WIND POWER OPEN HOUSE: Port Dover project
Simcoe Reformer: DANIEL PEARCE - June 10, 2010
The King family is unequivocal in its response to a plan to erect wind turbines around their home in the Vaughan Survey east of Port Dover.
"We're all for it, as opposed to a nuclear plant," Stephanie King told a reporter at an open house hosted by the company that plans to build a wind farm near her home.
"We asked for the alternative. This is it . . . They can gladly put one in my backyard," King said at the Port Dover Community Centre on Wednesday afternoon.
Capital Power Corporation of Edmonton was given approval by the province this spring to build a wind farm of up to 70 turbines stretching from the east end of Norfolk County into Haldimand County, all the way to Featherstone Point.
It will generate enough electricity to power 22,000 homes a year.
On the one hand, the project will replace the nuclear power plant that Bruce Power wanted to build at Nanticoke and was the subject of much protest until the company abandoned the idea.
On the other is the growing worldwide controversy over the potential ill-health effects on people who live near turbines.
For the Kings, who put a three-metre No Nukes banner across the front of their home during the Bruce Power debate, there is no comparison between the two.

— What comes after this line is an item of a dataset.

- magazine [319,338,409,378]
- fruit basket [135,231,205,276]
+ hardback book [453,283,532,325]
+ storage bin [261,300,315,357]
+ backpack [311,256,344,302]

"If you find turbines have health issues, we can take it down," said Stephanie's husband Kirk. "With nuclear, we are stuck with it for years."
About a dozen Power Capital staff mingled with the public as they came into the community centre.
Lori Wilson, manager of consultation for the company, said the public response so far to a series of open houses on the project has been "mixed" with plenty of "strong support."
Landowners in the area continue to phone the company looking to rent their land out for turbines, she noted.
Power Capital must still go through what's called a Renewable Energy Assessment, a study on how the turbines will affect the environment, including water quality and wildlife.
If they're successful, they expect to start building next year and have the turbines feeding the grid by 2012.
Brian Gibson, business development manager for a company that owns sand and gravel operations in Waterford, Dunnville, and Nanticoke, sees the project as a potential source of work for his company.
Service roads will have to be built to the windmills and their foundations will require concrete his company could provide, Gibson said.
"I'm here to find out the quantities involved," he said.
"It's a potential million dollar-type business, not small potatoes . . . We employ local people."
Ron Walker, a retired engineering professor from Orillia, said he wanted to find more information on how a wind farm operates.
Walker, who taught at Georgian College in Barrie, said he generally favours green energy projects.
"We have very little experience (with them). The rest of the world has a lot more. What I know is the rest of the world is still building," Walker said.
"I also think we have no choice. It's about as simple as that. There's always a price to pay. I think wind and solar are in the acceptable range."